Finalmente, um episódio
em que o nosso omnipresente Marcelo não estava lá. Mas estava Fernando Medina,
presidente da Câmara de Lisboa. Medina já tinha ido, quando a cantora Madonna
anunciou a sua intenção de vir viver em Lisboa, visitá-la ao seu hotel para a
incentivar a dar o glorioso passo. De acordo com qualquer padrão de
comportamento aceitável, a visita era em si intrinsecamente ridícula. Agora, a
Câmara Municipal de Lisboa decidiu oferecer-lhe provisoriamente um parque de
estacionamento para os seus quinze carros pela quantia mensal de 720 euros.
Provavelmente, há décadas que Madonna não gastava tão pouco dinheiro em nada.

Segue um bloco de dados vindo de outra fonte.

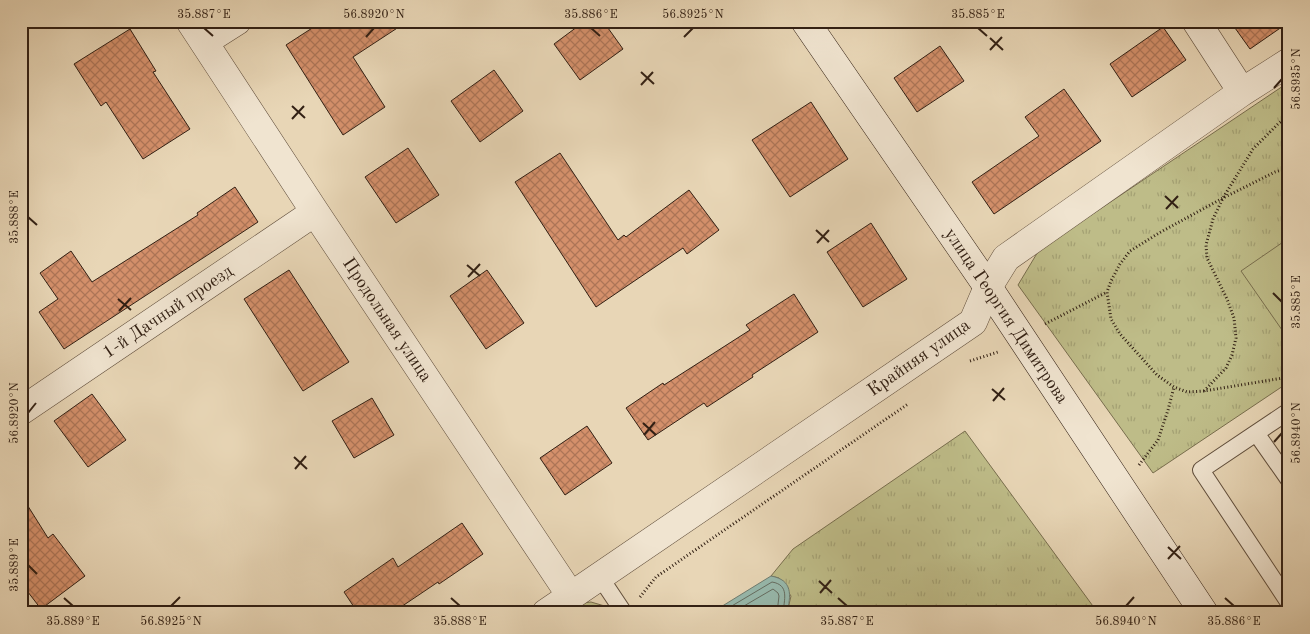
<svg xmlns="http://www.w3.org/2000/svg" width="1310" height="634" font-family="'Old Standard TT',serif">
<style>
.grass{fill:url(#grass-tufts);stroke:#786e4e}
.pitch{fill:#bebc88;stroke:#786e4e}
.water{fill:#97b9ad;stroke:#6f7c70}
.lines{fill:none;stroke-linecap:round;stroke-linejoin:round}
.shore{stroke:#646c60;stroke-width:1}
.building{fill:url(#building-cross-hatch);stroke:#322014}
.lane-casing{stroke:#604e3c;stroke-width:18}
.street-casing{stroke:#604e3c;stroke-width:29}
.secondary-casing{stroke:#322014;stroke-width:29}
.path{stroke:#322014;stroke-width:3;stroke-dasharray:1 2.5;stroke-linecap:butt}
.lane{stroke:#f0e4d0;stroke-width:16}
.street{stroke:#f0e4d0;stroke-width:28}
.secondary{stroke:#f0e4d0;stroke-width:28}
.ticks{fill:none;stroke:#322014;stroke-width:2}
.labels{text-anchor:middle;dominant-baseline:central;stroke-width:4;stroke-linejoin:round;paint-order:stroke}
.street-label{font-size:18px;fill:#322014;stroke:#f0e4d0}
.neatline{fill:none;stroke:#322014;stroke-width:2}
.ticks-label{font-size:12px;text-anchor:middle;fill:#322014}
</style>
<defs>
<pattern id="grass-tufts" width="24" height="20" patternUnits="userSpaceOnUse" patternTransform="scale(1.25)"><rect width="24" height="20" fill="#bebc88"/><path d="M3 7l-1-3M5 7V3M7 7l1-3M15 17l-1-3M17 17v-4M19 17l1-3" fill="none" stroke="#a4a174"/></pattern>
<pattern id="building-cross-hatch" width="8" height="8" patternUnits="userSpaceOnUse" patternTransform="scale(1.25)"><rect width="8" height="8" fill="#d4906b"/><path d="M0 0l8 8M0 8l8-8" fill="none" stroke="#ad7557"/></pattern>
</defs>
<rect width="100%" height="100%" fill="#e8d6b6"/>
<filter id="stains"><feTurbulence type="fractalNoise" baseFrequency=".004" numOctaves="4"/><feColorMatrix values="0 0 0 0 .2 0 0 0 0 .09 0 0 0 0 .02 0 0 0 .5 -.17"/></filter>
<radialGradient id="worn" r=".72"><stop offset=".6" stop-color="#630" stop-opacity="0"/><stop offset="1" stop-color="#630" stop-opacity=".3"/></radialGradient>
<path class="grass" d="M1289,82V382L1153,473L1018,285L1039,250Z
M965,431L1098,613H787L791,596L779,578L771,576L793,549Z
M591,602L608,607L612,613H567L582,603Z"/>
<path class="pitch" d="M1289,238V340L1241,271Z"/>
<path class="water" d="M771,576C793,580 791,595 787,613H711Z"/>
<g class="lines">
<path class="shore" d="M720,613L772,582C790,585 784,600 783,613
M732,613L773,589L778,593L779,596L777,613"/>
</g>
<path class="building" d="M323,21H408L353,57L385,107L343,135L286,45Z
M585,21H603L623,49L580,80L554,44Z
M1230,21H1289V22L1250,49Z
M1163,27L1186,60L1132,97L1110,64Z
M130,29L156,71L153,72L190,129L143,159L106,102L101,106L74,64Z
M940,46L964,81L917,112L894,78Z
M494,70L523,111L480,142L451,101Z
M1064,89L1101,141L994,214L972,182L1039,136L1025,117Z
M811,102L848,159L790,197L752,140Z
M408,148L439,195L396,223L365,177Z
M560,153L618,240L624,235L626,237L689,190L719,230L687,254L683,248L596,307L515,182Z
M235,187L258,222L64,349L39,312L58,299L40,273L71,251L92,282L198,215L197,213Z
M871,223L907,279L863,307L827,252Z
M289,270L349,362L303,391L244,299Z
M487,270L524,323L486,349L450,296Z
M794,294L818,332L752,375L753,377L707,407L704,403L648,440L626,408L663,383L664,385L750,330L746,325Z
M92,394L126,440L88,467L54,421Z
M372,398L394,435L354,458L332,421Z
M587,426L612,463L565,495L540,458Z
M21,495L48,538L53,534L85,576L41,609L21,583Z
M462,523L483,554L439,584L438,582L392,613H358L344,592L393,558L398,567Z"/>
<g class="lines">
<defs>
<path id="lane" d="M1289,411L1201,470L1289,603
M1256,433L1289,480
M600,577L624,613"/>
<path id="street" d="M190,21L315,212L571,596
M1196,21L1242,92
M204,42L237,21
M21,411L315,212
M546,613L973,322L988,287L1006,258L1242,92L1289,62"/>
<path id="secondary" d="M805,21L988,287L1204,613"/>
</defs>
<use href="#lane" class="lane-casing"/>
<use href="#street" class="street-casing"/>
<use href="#secondary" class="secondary-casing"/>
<path class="path" d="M1289,168L1275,172L1223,198L1159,233L1130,251L1120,264L1111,281L1107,292L1111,319L1120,334L1157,375L1174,387L1187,392L1204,391L1283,378L1289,376
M1045,324L1107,292
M970,361L998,352
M1204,391L1226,368L1232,355L1236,338L1234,318L1227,299L1207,258L1206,245L1213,219L1223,198L1253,149L1279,123L1289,116
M1139,465L1158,440L1168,410L1174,387
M640,597L656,577L908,404"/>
<use href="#lane" class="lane"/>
<use href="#street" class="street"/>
<use href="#secondary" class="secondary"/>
</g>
<path class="ticks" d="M204,28L213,36M591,28L600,36M978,28L987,36M366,37L374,28M684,37L693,28M990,38L1003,50M990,50L1002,37M641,72L654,84M641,85L653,72M1274,88L1282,79M292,106L305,118M292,119L304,106M1165,196L1178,208M1166,209L1178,196M28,217L37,225M816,230L829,242M817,243L829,230M467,265L480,276M468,277L480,264M1273,293L1282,302M118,299L131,310M119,311L131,298M992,389L1005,400M993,401L1004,388M28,413L36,403M643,423L656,435M644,435L655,422M1274,442L1282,433M294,457L307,469M295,469L306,456M1168,547L1181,559M1168,559L1180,546M28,565L37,574M819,581L832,593M820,593L831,580M64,598L73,606M451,598L460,606M838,598L847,606M1225,598L1234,606M171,606L180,597M1126,606L1134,597"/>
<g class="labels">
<g class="street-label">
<text transform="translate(168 312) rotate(-34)">1-й Дачный проезд</text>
<text transform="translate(1006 316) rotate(56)">улица Георгия Димитрова</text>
<text transform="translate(387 320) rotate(56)">Продольная улица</text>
<text transform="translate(919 358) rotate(-35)">Крайняя улица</text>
</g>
</g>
<rect width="1310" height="634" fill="none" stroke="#e8d6b6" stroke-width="55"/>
<rect x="28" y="28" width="1254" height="578" class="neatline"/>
<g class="ticks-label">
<text x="204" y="18">35.887°E</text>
<text x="374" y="18">56.8920°N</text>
<text x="591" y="18">35.886°E</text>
<text x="693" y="18">56.8925°N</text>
<text x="978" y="18">35.885°E</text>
<text transform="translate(1296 79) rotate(-90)" y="4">56.8935°N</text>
<text transform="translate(14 217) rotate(-90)" y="4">35.888°E</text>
<text transform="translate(1296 302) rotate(-90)" y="4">35.885°E</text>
<text transform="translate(14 413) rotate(-90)" y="4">56.8920°N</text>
<text transform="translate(1296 433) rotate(-90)" y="4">56.8940°N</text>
<text transform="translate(14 565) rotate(-90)" y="4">35.889°E</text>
<text x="73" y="625">35.889°E</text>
<text x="171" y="625">56.8925°N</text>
<text x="460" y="625">35.888°E</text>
<text x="847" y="625">35.887°E</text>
<text x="1126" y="625">56.8940°N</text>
<text x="1234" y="625">35.886°E</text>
</g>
<rect width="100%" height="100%" filter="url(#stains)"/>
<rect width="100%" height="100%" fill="url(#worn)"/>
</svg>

Mas Fernando Medina lá se ofereceu, atento e venerando e em nome do superior
interesse dos munícipes de Lisboa, ao obsequioso gesto. Com a confusão que vai
por aí sobre o que se chama “cultura”, suponho que Medina julga que a sua
atitude representa uma elevada contribuição para a elevação cultural dos
lisboetas e dos portugueses em geral. Não contribui nada, como é bom de ver.
Mas isso não é uma coisa que aquelas cabeças corram o risco de perceber. Mais
uma vez: é cómico? É certamente. Mas é sobretudo, na sua inferioridade, uma
tristeza.
Andou o país, com grande
escândalo, a discutir durante meses as desgraças de um clube de futebol
presidido por um indivíduo, é verdade, muito singular. Mas tudo isso não conta
literalmente nada se comparado com as figuras que fazem os nossos políticos.
Literalmente nada. E querem eles que os levemos a sério quando nos falam de
assuntos graves como, por exemplo, as migrações? Deveremos acreditar que, a par
do seu pouco recomendável cérebro irracional que passeiam pelo país, possuem um
outro cérebro de uma impecável racionalidade que usam para questões mais
sérias? Não será pedir-nos credulidade a mais?
Muitos defendem que
Portugal é um país onde não corremos riscos imediatos de uma vitória do
populismo. Se a tese é verdadeira, avanço uma explicação para o facto: é porque
a parolice (uso a palavra com propriedade) dos políticos serve de antídoto ao
populismo. Faz rir, e enquanto nos rimos afastamos o pior. O problema é se não
temos vontade de rir de Portugal, sobretudo se o riso acaba em desejo de chorar
com esta nossa tristeza.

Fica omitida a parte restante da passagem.